The BJP needs to worry about the kinds of professions it has landed up glorifying -- chai vendors, pakora vendors and now guards. These are not professions that any one of its voters would like to cherish, points out Mahesh Vyas.
Illustration: Uttam Ghosh/Rediff.com
It is somehow difficult to decipher what's trending on jobs.
Like, are we serious about glorifying jobs of pakora-wallahs and chowkidars? Are we also serious about telling our young graduates to start a business and provide jobs to others rather than seek jobs for themselves? I hope we are not.
I hope these are antics or jumlas just to provide some entertainment during election time and may be impress a few innocent ones into being carried away by the jest and jostle of the great Indian elections drama.
Frying pakoras or becoming chowkidars is nobody's life ambition.
Similarly, when students graduate they look for jobs.
They cannot provide jobs.
People who fry pakoras for a living or who stand guard as chowkidars to keep their body and soul together are also human beings like the rest of us.
But, they are less fortunate than many others.
If they like their occupation, it is most likely because they have accepted fate and decided to make the best of it.
But, none of them would wish that their children also get to live a similar life -- of a chowkidar -- with no security, no skills and no licence.
Prime Minister Modi's initial remark of being a chowkidar was as a guardian of people's wealth.
That was an appealing coinage -- it was both humble and lofty.
It sat comfortably with his modest background and his ambitious plans to cleanse public service of corruption, nepotism and crony capitalism.
But, when the title was made more common, it lost its sheen -- its special significance attached to the top chair, the top sevak.
Political sparrings in an intense electoral battle are not very damaging if their impact is limited to the battle.
However, perhaps, the BJP needs to worry about the kinds of professions it has landed up glorifying -- chai vendors, pakora vendors and now guards.
These are not professions that any one of its voters would like to cherish.
We need to worry whether we are adoring or even celebrating these occupations to the point of motivating our youngsters to aspire for them? I am not a political analyst but I feel pretty strongly that this is unlikely to work politically.
Whether it works politically or not, it certainly is not good socially, or in economics.
Chowkidars and bottled water are in my eyes the most visible signs of the failure of the government.
There are many others like lack of sufficient investments in primary education and healthcare or justice and enforcement of law, etc.
But, there is no failure greater than that encapsulated in the sight of chowkidars and bottled water that is more in the face everyday.
I grew up in Bandra, a suburb of Mumbai, drinking tap water and living in a neighbourhood with no chowkidars in at least a square mile.
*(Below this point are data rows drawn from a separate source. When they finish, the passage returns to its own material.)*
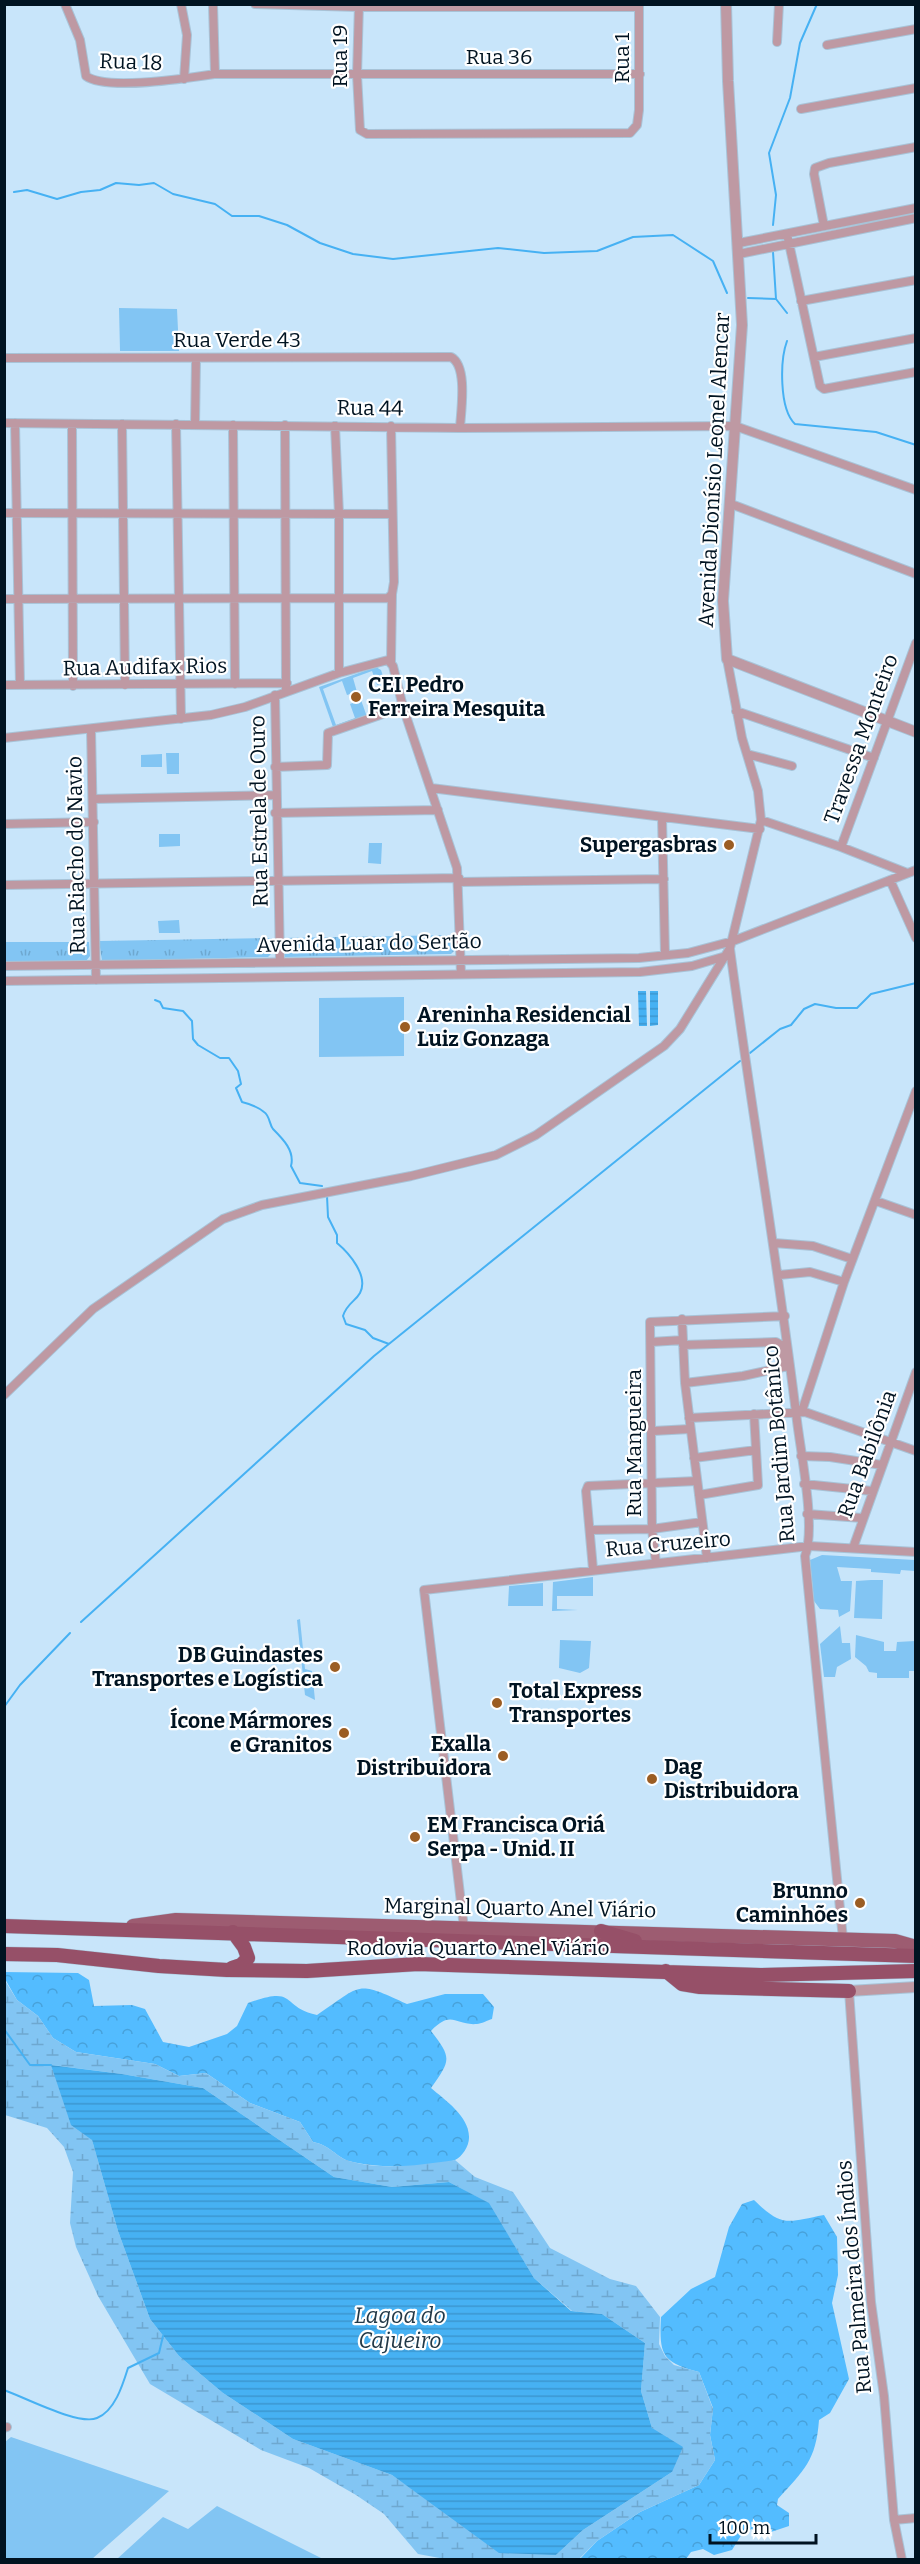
<svg xmlns="http://www.w3.org/2000/svg" width="920" height="2564" viewBox="0 0 920 2564" font-family="Bitter,serif">
	<style>
		.grass { fill: #82c5f3 }
		.forest { fill: url(#forest-crowns) }
		.wetland { fill: url(#wetland-marsh); fill-rule: evenodd }
		.park { fill: url(#park-tufts) }
		.water { fill: url(#water-rules) }
		.lines { fill: none; stroke-linecap: round; stroke-linejoin: round }
		.stream { stroke: #46b1f3; stroke-width: 2 }
		.minor-casing { stroke: #a8c3d7; stroke-width: 10 }
		.tertiary-casing { stroke: #a8c3d7; stroke-width: 12 }
		.primary-casing { stroke: #a8c3d7; stroke-width: 15 }
		.trunk-casing { stroke: #a8c3d7; stroke-width: 15 }
		.minor { stroke: #be99a3; stroke-width: 8 }
		.tertiary { stroke: #be99a3; stroke-width: 10 }
		.primary { stroke: #9d5c71; stroke-width: 14 }
		.trunk { stroke: #965068; stroke-width: 14 }
		.poi-dot { fill: #9b5d23; stroke: #fff; stroke-width: 2 }
		.labels { text-anchor: middle; dominant-baseline: central; stroke-width: 4.5; stroke-linejoin: round; paint-order: stroke }
		.street-label { font-size: 21px; fill: #001321; stroke: #fff }
		.poi-label { font-size: 21px; font-weight: bold; fill: #001321; stroke: #fff; text-anchor: start }
		.water-label { font-size: 22px; font-style: italic; fill: #223948; stroke: #fff }
	</style>
	<defs>
		<pattern id="forest-crowns" width="20" height="18" patternUnits="userSpaceOnUse" patternTransform="scale(1.5)"><rect width="20" height="18" fill="#53bcff"/><path d="M2 6a3 3 0 1 1 6 0M12 15a3 3 0 1 1 6 0" fill="none" stroke="#47a1da"/></pattern>
		<pattern id="wetland-marsh" width="20" height="14" patternUnits="userSpaceOnUse" patternTransform="scale(1.5)"><rect width="20" height="14" fill="#82c5f3"/><path d="M1 5h8M5 5V1M11 12h8M15 12V8" fill="none" stroke="#6ea8d0"/></pattern>
		<pattern id="park-tufts" width="24" height="20" patternUnits="userSpaceOnUse" patternTransform="scale(1.5)"><rect width="24" height="20" fill="#82c5f3"/><path d="M3 7l-1-3M5 7V3M7 7l1-3M15 17l-1-3M17 17v-4M19 17l1-3" fill="none" stroke="#6ea8d0"/></pattern>
		<pattern id="water-rules" width="6" height="5" patternUnits="userSpaceOnUse" patternTransform="scale(1.5)"><rect width="6" height="5" fill="#46b1f3"/><path d="M0 2.5h6" fill="none" stroke="#3c97d0"/></pattern>
	</defs>
	<rect width="100%" height="100%" fill="#c8e5fa"/>
	<path class="grass" d="M119 308 177 309 179 351H120Z
		M376 667 381 670 385 682 377 685 372 671 353 678 357 692 347 695 342 681 323 689 336 725 355 718 350 704 361 700 366 714 385 709 333 727 319 687Z
		M166 753H179V774H167Z
		M162 754V767H141V755Z
		M159 834H180V846L159 847Z
		M369 843H382L381 864 368 863Z
		M179 920 180 933H159L158 921Z
		M404 997V1056L319 1057V998Z
		M822 1555 915 1560V1571L901 1570 900 1574 871 1572V1569L837 1567 841 1581H852L850 1611 839 1617 838 1610 820 1609 814 1601 810 1560Z
		M593 1577V1596H557V1609L578 1610 552 1611 553 1582Z
		M871 1580H883L882 1619 854 1618 856 1581Z
		M543 1583V1606H508L509 1586Z
		M300 1619 305 1669 312 1671 315 1700 305 1695 297 1620Z
		M840 1626 842 1643H850L851 1659 837 1667 835 1677H824L820 1644Z
		M856 1635 884 1642V1651H896L897 1642 915 1641V1671H909V1678H877V1673L869 1672 866 1666 855 1657Z
		M560 1640 591 1641 589 1668 580 1673 559 1668Z
		M11 2437 169 2491 92 2559H5V2442Z
		M217 2506 323 2559H117L163 2517 188 2529Z"/>
	<path class="forest" d="M4 1972 78 1973 89 1980 94 2006 132 2005 145 2009 163 2042 189 2047 227 2034 237 2026 248 2003C299 1985 279 2007 317 2015 363 1984 355 1980 407 2004L445 1994H483L494 2007 492 2019C488 2020 481 2024 477 2024 455 2026 452 2009 431 2031 452 2058 451 2060 431 2088 445 2100 470 2117 469 2138 469 2146 462 2157 455 2160 434 2169 371 2168 349 2161 336 2157 330 2145 313 2142L300 2122 250 2103 206 2073 179 2076 155 2064 76 2052 53 2038 38 2016 17 2000 5 1979Z
		M754 2200C783 2228 787 2222 824 2215L837 2237 838 2275 832 2303 849 2379 830 2413 819 2420C816 2461 804 2470 778 2499L777 2505 789 2513V2526L771 2532 745 2529 732 2550 714 2555 703 2549 691 2552 686 2559 579 2560 597 2541 640 2512 699 2485 715 2460 710 2435 713 2408 699 2372C662 2362 659 2355 661 2317L691 2289 715 2277 729 2227 742 2204Z"/>
	<path class="wetland" d="M4 1979 17 2000 38 2016 53 2038 76 2052 155 2064 179 2076 206 2073 250 2103 300 2122 313 2142C330 2145 336 2157 349 2161 383 2171 420 2165 455 2160L475 2177 513 2192 550 2248 610 2279 636 2286 660 2317 659 2344 665 2356 674 2365 699 2372 713 2409 710 2435 715 2460 699 2485 640 2512 597 2541 579 2559H445L418 2554 384 2514 356 2495 309 2468 261 2450 150 2384 98 2296 76 2247 70 2223 73 2172 64 2147 47 2128 5 2115ZM52 2065 122 2074 203 2088 334 2177 392 2187 449 2182 488 2203 534 2278 572 2311 602 2314 645 2343 641 2391 652 2428 672 2472 583 2530 556 2555 445 2512 392 2475 293 2439 223 2393 179 2356 150 2319 118 2231 92 2140Z"/>
	<path class="park" d="M455 935V950L451 954 285 957 281 938Z
		M272 938V953L268 957 102 961 99 941Z
		M4 942H89L90 956 86 961 5 962Z"/>
	<path class="water" d="M638 991H646L647 1026H639Z
		M650 991H658V1025L650 1026Z
		M51 2065 122 2074 203 2088 334 2177 392 2187 449 2182 489 2203 534 2278 571 2311 602 2314 645 2343 641 2391 652 2428 683 2447 672 2472 583 2530 556 2555 499 2553 392 2475 293 2439 223 2393 179 2356 150 2319 118 2231 92 2140 71 2125Z"/>
	<g class="lines">
		<path class="stream" d="M14 192 27 190 57 199 81 192 100 190 116 183 139 185 154 183 173 194 215 204 232 216H259L287 225 320 243 353 254 393 259 498 248 544 253 597 251 633 237 673 235 713 261 727 293
			M773 225 776 195 769 153 790 98 800 43 817 4
			M773 252 776 299
			M748 298 776 299 787 313
			M787 341C780 360 779 409 795 424L876 432 916 445
			M155 1000 160 1002 163 1008 183 1011 192 1021 193 1039 198 1045 220 1058H229L238 1071 241 1084 236 1088 242 1102C250 1104 257 1106 264 1112 270 1116 269 1124 273 1129 283 1139 295 1151 291 1166L300 1183 322 1186
			M750 1053 780 1029 791 1025 804 1009 815 1004 836 1008H857L871 994 916 983
			M327 1196 328 1217 337 1235V1243C349 1253 369 1276 360 1293 355 1302 347 1303 343 1316L346 1324 365 1330 373 1338 389 1344
			M81 1622 374 1356 740 1061
			M4 1707 20 1685 70 1633
			M4 2029 30 2065H51
			M4 2390C24 2397 79 2426 97 2418 115 2411 123 2384 128 2368L159 2353 163 2336"/>
		<g class="minor-casing">
			<path id="minor" d="M65 4 80 40 86 76C106 91 189 78 215 74H640
				M181 4 187 35 184 79
				M213 4 215 74
				M255 4 359 7H639
				M359 4 357 75 360 130 367 134 630 133 637 125 639 110V4
				M777 42 779 4
				M827 45 916 29
				M801 109 916 88
				M824 226 814 174 815 168 829 163 916 147
				M787 234 820 386 824 389 916 372
				M739 243 916 208
				M739 254 916 218
				M801 301 916 280
				M814 357 916 338
				M4 358 451 357C468 366 461 410 460 428
				M4 423 460 428 735 426 916 490
				M15 423 20 685
				M72 424 73 686
				M122 424 125 685
				M176 424 181 719
				M195 425 196 358
				M233 425 235 684
				M285 425 286 689
				M335 426 339 514V673
				M731 504 916 574
				M4 513 392 514
				M4 599 388 598 392 594 394 582 391 426
				M391 662 392 594
				M4 685 287 683
				M275 695 280 962
				M736 711 874 758
				M91 729 96 980
				M4 738 211 715 245 707 339 673 388 660 393 666 403 707 457 868 461 974
				M747 754 792 766
				M275 767 327 765 328 733 403 707
				M431 788 760 829
				M94 799 275 795
				M275 813 438 810
				M662 817 665 955
				M761 820 841 847 907 873
				M4 824 94 822
				M841 847 916 643
				M890 880 916 938
				M459 882 664 879
				M4 885 459 878
				M730 949C751 1107 778 1263 797 1421 801 1454 816 1528 805 1556L843 1939
				M4 966 639 958 688 953 733 941 916 870
				M4 981 640 972 692 966 726 956
				M876 1201 916 1215
				M774 1243 813 1246 852 1259
				M779 1275 810 1272 844 1282
				M682 1319 685 1383 707 1558
				M651 1342 683 1340
				M683 1345 776 1342 781 1345 783 1366
				M685 1383 743 1376 788 1366
				M4 1395 93 1309 223 1219 262 1205 411 1176 496 1155 536 1135 664 1046 680 1029 730 948 761 820 758 791 742 738 727 659
				M802 1411 844 1282 916 1091
				M689 1418 805 1412 916 1451
				M653 1431 690 1429
				M801 1456 830 1457 882 1465
				M694 1458 756 1450
				M804 1484 872 1491
				M699 1495 758 1485 754 1414
				M807 1514 862 1518
				M590 1530 652 1529 702 1522
				M853 1548 916 1372
				M656 1563 652 1529 650 1322 785 1316
				M593 1569 586 1491 588 1486 697 1481
				M464 1928 424 1590 809 1546 916 1552
				M849 1991 871 2302 884 2396 894 2520 902 2560
				M4 2428 7 2427
				M894 2520 916 2518"/>
		</g>
		<g class="tertiary-casing">
			<path id="tertiary" d="M726 4 728 81 742 325 723 601 727 659 916 732
				M849 1991 916 1987"/>
		</g>
		<g class="primary-casing">
			<path id="primary" d="M133 1926 176 1920 895 1941 916 1947"/>
		</g>
		<g class="trunk-casing">
			<path id="trunk" d="M4 1926 916 1956
				M601 1931 635 1941
				M4 1954 57 1955 159 1966 227 1970 307 1971 418 1964 760 1975 916 1971
				M232 1968 241 1965 248 1958 244 1947 233 1932
				M666 1971 682 1984 700 1987 849 1991"/>
		</g>
		<use href="#minor" class="minor"/>
		<use href="#tertiary" class="tertiary"/>
		<use href="#primary" class="primary"/>
		<use href="#trunk" class="trunk"/>
	</g>
	<g class="poi-dot">
		<circle cx="356" cy="697" r="6"/>
		<circle cx="729" cy="845" r="6"/>
		<circle cx="405" cy="1027" r="6"/>
		<circle cx="335" cy="1667" r="6"/>
		<circle cx="497" cy="1703" r="6"/>
		<circle cx="344" cy="1733" r="6"/>
		<circle cx="503" cy="1756" r="6"/>
		<circle cx="652" cy="1779" r="6"/>
		<circle cx="415" cy="1837" r="6"/>
		<circle cx="860" cy="1903" r="6"/>
	</g>
	<g class="labels">
		<g class="street-label">
			<text transform="translate(340 56) rotate(-90)">Rua 19</text>
			<text x="499" y="57">Rua 36</text>
			<text transform="translate(622 58) rotate(-90)">Rua 1</text>
			<text transform="translate(131 62) rotate(2)">Rua 18</text>
			<text x="237" y="340">Rua Verde 43</text>
			<text transform="translate(370 408) rotate(1)">Rua 44</text>
			<text transform="translate(714 470) rotate(-87)">Avenida Dionísio Leonel Alencar</text>
			<text transform="translate(145 667) rotate(-1)">Rua Audifax Rios</text>
			<text transform="translate(861 739) rotate(-70)">Travessa Monteiro</text>
			<text transform="translate(259 811) rotate(-91)">Rua Estrela de Ouro</text>
			<text transform="translate(76 855) rotate(-91)">Rua Riacho do Navio</text>
			<text transform="translate(369 943) rotate(-1)">Avenida Luar do Sertão</text>
			<text transform="translate(634 1443) rotate(-90)">Rua Mangueira</text>
			<text transform="translate(779 1444) rotate(-95)">Rua Jardim Botânico</text>
			<text transform="translate(867 1454) rotate(-70)">Rua Babilônia</text>
			<text transform="translate(668 1544) rotate(-5)">Rua Cruzeiro</text>
			<text transform="translate(520 1908) rotate(1)">Marginal Quarto Anel Viário</text>
			<text x="478" y="1948">Rodovia Quarto Anel Viário</text>
			<text transform="translate(854 2277) rotate(-95)">Rua Palmeira dos Índios</text>
		</g>
		<g class="poi-label">
			<text x="368" y="685">CEI Pedro<tspan x="368" dy="24">Ferreira Mesquita</tspan></text>
			<text x="717" y="845" text-anchor="end">Supergasbras</text>
			<text x="417" y="1015">Areninha Residencial<tspan x="417" dy="24">Luiz Gonzaga</tspan></text>
			<text x="323" y="1655" text-anchor="end">DB Guindastes<tspan x="323" dy="24">Transportes e Logística</tspan></text>
			<text x="509" y="1691">Total Express<tspan x="509" dy="24">Transportes</tspan></text>
			<text x="332" y="1721" text-anchor="end">Ícone Mármores<tspan x="332" dy="24">e Granitos</tspan></text>
			<text x="491" y="1744" text-anchor="end">Exalla<tspan x="491" dy="24">Distribuidora</tspan></text>
			<text x="664" y="1767">Dag<tspan x="664" dy="24">Distribuidora</tspan></text>
			<text x="427" y="1825">EM Francisca Oriá<tspan x="427" dy="24">Serpa - Unid. II</tspan></text>
			<text x="848" y="1891" text-anchor="end">Brunno<tspan x="848" dy="24">Caminhões</tspan></text>
		</g>
		<g class="water-label">
			<text x="400" y="2315">Lagoa do<tspan x="400" dy="25">Cajueiro</tspan></text>
		</g>
	</g>
	<rect width="920" height="2564" fill="none" stroke="#001321" stroke-width="12"/>
	<path d="M710 2534v9h106v-9" fill="none" stroke="#001321" stroke-width="3"/>
	<text x="719" y="2534" font-size="18" fill="#001321" stroke="#ffffff" stroke-width="4.5" paint-order="stroke">100 m</text>
</svg>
This was true through my entire schooling.
To the best of my memory, this was true for all my school mates and other friends I can remember.
The only chowkidars I remember from my childhood are from my school who essentially ensured that the little students did not stray unattended too far from the school compound.
It was a safe suburb when I was a kid.
If we have so many chowkidars today it is because over the past several decades governments have failed to provide sufficient safety and sufficient decent jobs -- and clean drinking water.
Lest we forget the government is responsible to provide or enable their provision.
If living areas were largely safe, the few chowkidars remaining would be a mere decoration.
Guards could be ceremonial to make the change of guard a spectacle as it is on the forecourt of Buckingham Palace everyday or every weekend at Rashtrapati Bhavan.
Unlike these who guard the establishment, chowkidars are mostly privately employed, underpaid, inadequately educated and ill-equipped guards.
Why do housing societies, family dining restaurants, public parks need private chowkidars -- unless governments have failed to provide basic security and citizens feel hopelessly unsafe without guards -- to save themselves from their fellow citizens?
Why do people take up jobs as private chowkidars without any licence or means or skills to defend even themselves? In fact, they cannot defend themselves even against the swarms of mosquitoes, sweltering heat or bitter cold they are exposed to.
They are mostly risking their health if not their lives without any idea of the risks.
They take up such jobs only because there are no decent jobs available.
Dipayan Baishya/ writes in a incisive piece in Sunday Times that there are an estimated seven million private security guards churning a billion dollar industry in the country.
That is a lot of insecurity handled by a lot of insecure jobs.
Mahesh Vyas is the MD and CEO of CMIE.